Pros of Flat Roofing
Flat roofs are perfect for smaller structures such as garages, conservatories or small extensions. It consists of a horizontal layer that is fixed to supporting foundations and has a waterproof layer on top (usually roofing felt). Despite being called a “flat roof”, it does have a small angle to stop water puddling after rain and allow it to drain off.
Flat roofing is likely to be the most cost effective form of roofing on the market. During construction, it uses less raw materials and time to build. Most flat roofing projects can be completed in a single day, making it cost effective as well as time efficient.
Creates Additional Space
If you decide you want to have a flat roof installed, it can help build a lot of usable free space. For example, you can use the terrace for a rooftop garden. The possibilities are endless provided you implement the proper structural and safety procedures.
Safer For Repairs
Flat roofs also only have a small slope to prevent puddling, which means being on the roof is much safer than a pitched roof when carrying out inspections, repairs and maintenance.
Cons of Flat Roofing
High Degree Of Ongoing Maintenance
Unfortunately flat roofs need to be monitored for problems quite regularly. This is because it is not as efficient at transporting water away from the roof where it can puddle and cause problems. Tears, rips and blistering can easily occur and need early identification and repair to ensure the roof remains watertight. Even with a regular servicing and maintenance regime, your flat roof will likely only last you ten to fifteen years. This can be off-putting for homeowners who do not want to pay for a flat roof re-fit, or are looking to sell their homes.
Pitched roofing is the standard style of roof you see on houses. It consists of a sloped area on the roof of the house that efficiently transports water towards guttering systems.
Advantages of Pitched Roofs
A Longer Lifespan
Compared to flat roofs, pitched roofs will last considerably longer. The lifespan will vary depending on the material used, but some may last well over fifty years. These typically hard wearing roofing materials include: slate, tile, and asphalt. Pitched roofs are also better insulated, protecting your home from extremes in temperature as well as possible water damage.

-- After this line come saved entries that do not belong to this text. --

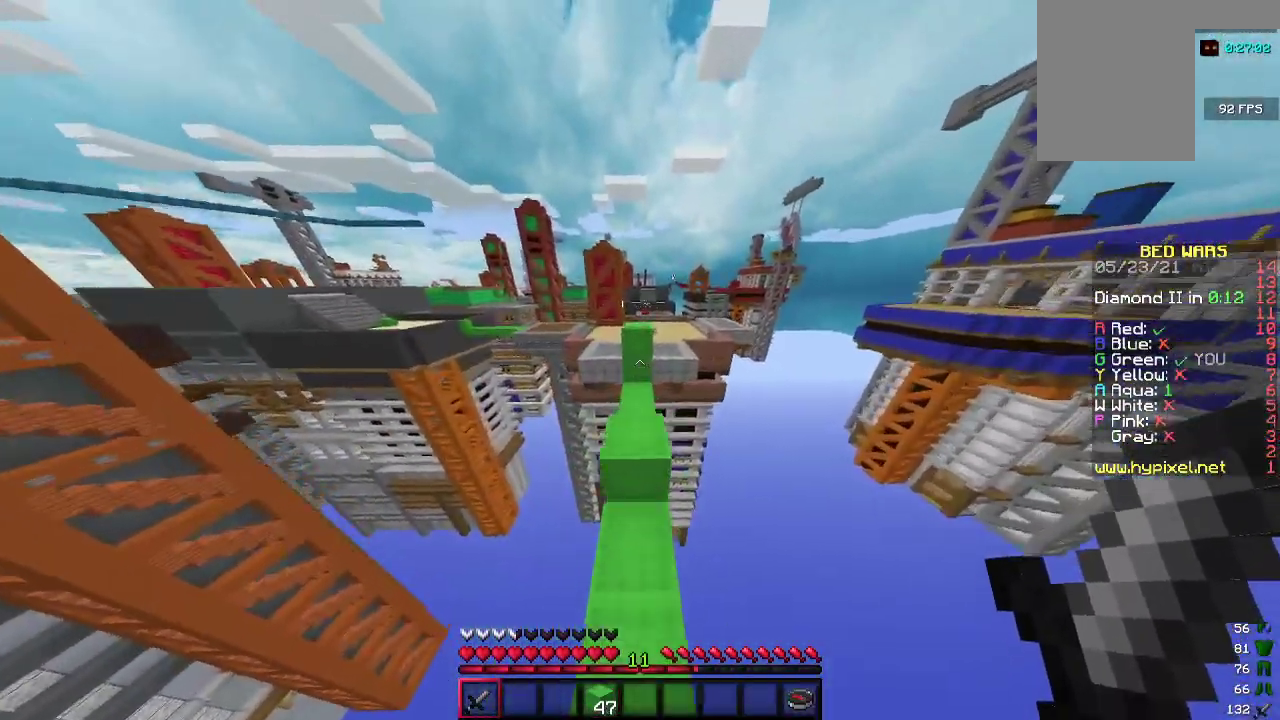
{"keys": ["w"], "mouse": [], "events": []}
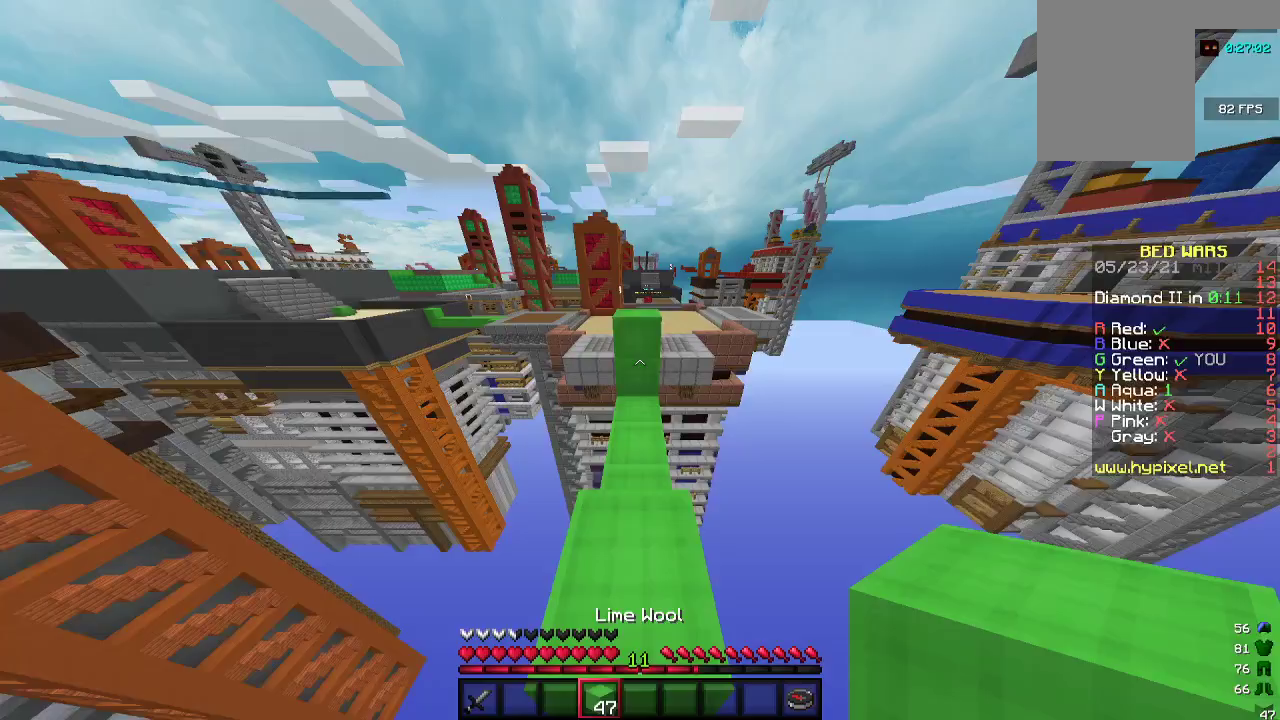
{"keys": ["w"], "mouse": [], "events": [[167, "mouse_right", "down"], [300, "mouse_right", "up"], [367, "mouse_right", "down"], [467, "mouse_right", "up"]]}
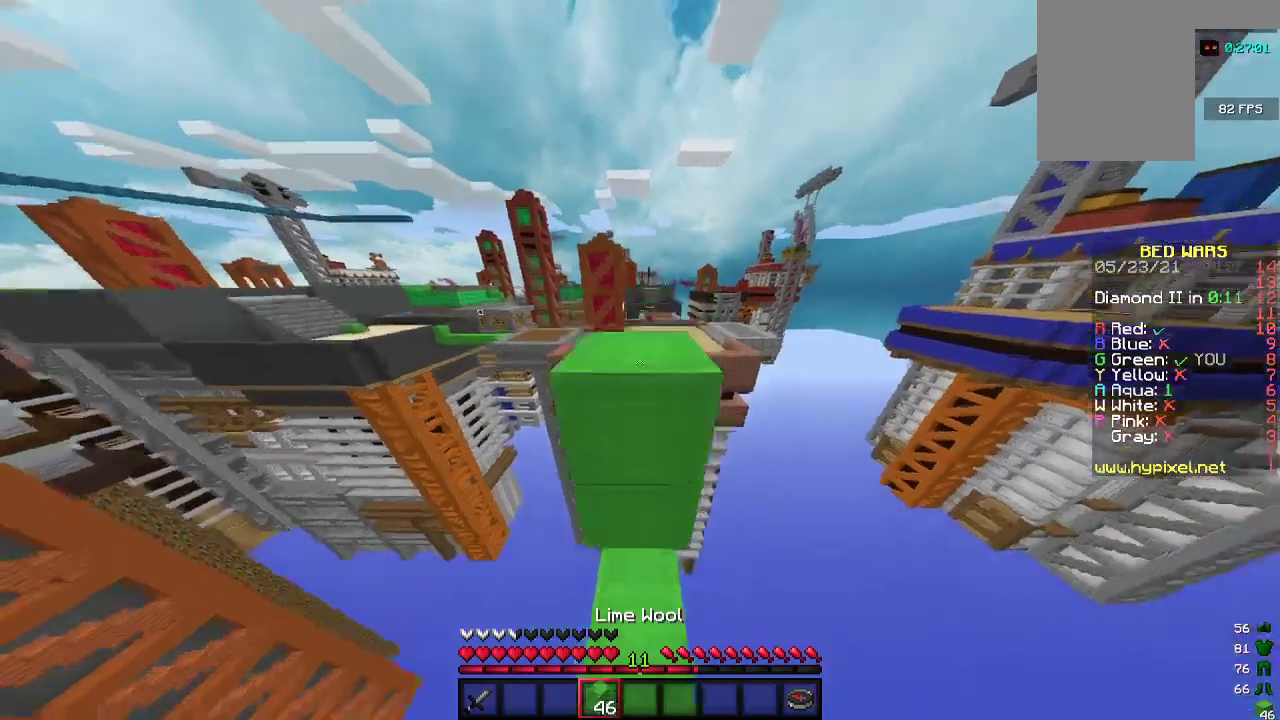
{"keys": [], "mouse": [], "events": [[500, "w", "up"]]}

Can Be Used For Loft Conversions
A loft conversion changes your roof space from storage into a usable room. Not all houses are able to have installed roofs, but at least with a pitched roof you have the option. In addition to bringing additional living space, a loft conversion adds value to your home when you come to time when you wish to sell it. For more information on loft conversions, please visit our dedicated loft conversion page.
Adds Natural Character
A pitched roof can actually help your home blend in with the character of an area and its surrounding homes. This is because most houses these days have pitched roofs, and by not having one you could be diminishing the character of your own. By fitting seamlessly with the surrounding houses, you are ensuring that your home does not look less-than-perfect when compared to your neighbours.
Cons of Pitched Roofs
Pitched Roofs are not a cheap option when it comes to roofing your home. The increased materials, labour and design, mean you will pay more than you would for a flat roof. However, this is part and parcel of ensuring your home works efficiently at keeping the weather out, the warmth in, keeping repairs and maintenance to a minimum, whilst also looking good.
Increased Pressure On Your Homes Foundations
The weight of a pitched roof is greater than that of a flat roof which places an increased burden on your foundations. If replacing a flat roof with a pitched roof this could mean that the depth of your footings become lower than before you had the roof installed. This could lead to a number of costly problems such as jammed doors, windows sticking, and cracks in your walls. Because of these problems, it is not always an option to replace a flat roof with a pitched roof without first seeking the advice of an expert.